AFTER TAKING a long hard look at the District's preventive detention statute, the D.C. Court of Appeals declared the measure constitutional last week by a comfortable 8-to-1 margin. The decision was a timely one, coming only weeks after U.S. Attorney Charles Ruff had announced he would be using the law more frequently. Already this year he has requested preventive detention for 13 suspects, compared with a dozen for all of 1980.
The sole dissent came from Judge Julia Cooper Mack, who denounced preventive detention as unconstitutional and comparable to Lewis Carroll-style justice: "No!"No! Sentence first -- verdict afterward."
The court's majority, however, led by Chief Judge Theodore R. Newman, upheld detention for a period up to 60 days prior to trial when the prosecutor shows "clear and convincing evidence" (the statute's language) that: the detainee has been charged with a dangerous crime; his past behavior makes pretrial release a threat to public safety; and there exists a "substantial probability" that he committed the crime.
Judge John M. Ferren, who agreed that the law is constitutional, complained that Judge Newman had abandoned that "clear and convincing" standard of proof in favor of a less stringent "probable cause" standard.
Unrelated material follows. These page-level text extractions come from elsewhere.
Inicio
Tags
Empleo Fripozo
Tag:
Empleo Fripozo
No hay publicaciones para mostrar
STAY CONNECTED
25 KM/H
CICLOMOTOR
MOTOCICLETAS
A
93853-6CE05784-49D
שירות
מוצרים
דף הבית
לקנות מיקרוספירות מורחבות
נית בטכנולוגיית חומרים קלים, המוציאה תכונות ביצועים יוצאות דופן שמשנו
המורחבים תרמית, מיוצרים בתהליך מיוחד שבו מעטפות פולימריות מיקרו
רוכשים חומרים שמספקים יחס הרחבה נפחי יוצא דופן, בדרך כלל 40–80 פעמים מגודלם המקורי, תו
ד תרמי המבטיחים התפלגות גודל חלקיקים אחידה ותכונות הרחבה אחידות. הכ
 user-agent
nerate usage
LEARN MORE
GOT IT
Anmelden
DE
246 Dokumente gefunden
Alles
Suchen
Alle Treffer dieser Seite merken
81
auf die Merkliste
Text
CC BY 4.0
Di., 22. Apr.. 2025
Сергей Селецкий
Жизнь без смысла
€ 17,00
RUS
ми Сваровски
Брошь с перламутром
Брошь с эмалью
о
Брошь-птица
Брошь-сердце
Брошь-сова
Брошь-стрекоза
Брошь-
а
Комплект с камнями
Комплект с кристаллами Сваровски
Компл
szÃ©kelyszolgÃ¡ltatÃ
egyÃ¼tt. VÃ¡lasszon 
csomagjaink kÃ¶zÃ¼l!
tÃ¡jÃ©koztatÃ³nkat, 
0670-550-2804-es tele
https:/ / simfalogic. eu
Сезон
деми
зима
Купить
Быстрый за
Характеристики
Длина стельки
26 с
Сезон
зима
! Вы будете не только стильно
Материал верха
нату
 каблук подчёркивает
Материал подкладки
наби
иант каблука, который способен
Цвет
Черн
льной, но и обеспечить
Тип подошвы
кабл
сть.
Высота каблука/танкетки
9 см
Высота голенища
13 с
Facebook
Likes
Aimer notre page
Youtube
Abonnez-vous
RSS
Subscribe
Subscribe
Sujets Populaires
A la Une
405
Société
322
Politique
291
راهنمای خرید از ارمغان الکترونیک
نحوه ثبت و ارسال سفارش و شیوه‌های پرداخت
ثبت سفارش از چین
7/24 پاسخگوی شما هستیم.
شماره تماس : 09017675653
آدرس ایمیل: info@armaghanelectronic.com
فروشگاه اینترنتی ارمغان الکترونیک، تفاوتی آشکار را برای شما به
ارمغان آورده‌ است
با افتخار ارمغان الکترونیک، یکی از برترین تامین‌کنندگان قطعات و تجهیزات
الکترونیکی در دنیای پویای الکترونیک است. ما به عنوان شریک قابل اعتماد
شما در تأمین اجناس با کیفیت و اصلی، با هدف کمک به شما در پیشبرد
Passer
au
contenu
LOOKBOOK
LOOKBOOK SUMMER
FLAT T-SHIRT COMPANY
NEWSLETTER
What Judge Newman and his colleagues did, according to his decision, was to endorse the existing standards that the government has applied for the last decade. Judge Ferren argued that defendants should also be allowed to cross-examinine witnesses and should have other procedural rights that would make detention hearings comparable to parole or probation violation proceedings. The majority said such rights do not properly belong in these hearings.
Should those rights be there? The record of restraint in the use of preventive detention by the U.S. attorney's office suggests that even without them abuses of the law are likely to be rare. But we can't help remembering that judges in these hearings are being asked to jail people who have not yet been convicted. Before jailing the suspects, the judges should be pretty well convinced those suspects are guilty, and the government should not be stingy with those procedural rights that may help an innocent suspect should the police arrest the wrong person. That's why we think those hearings are a good idea.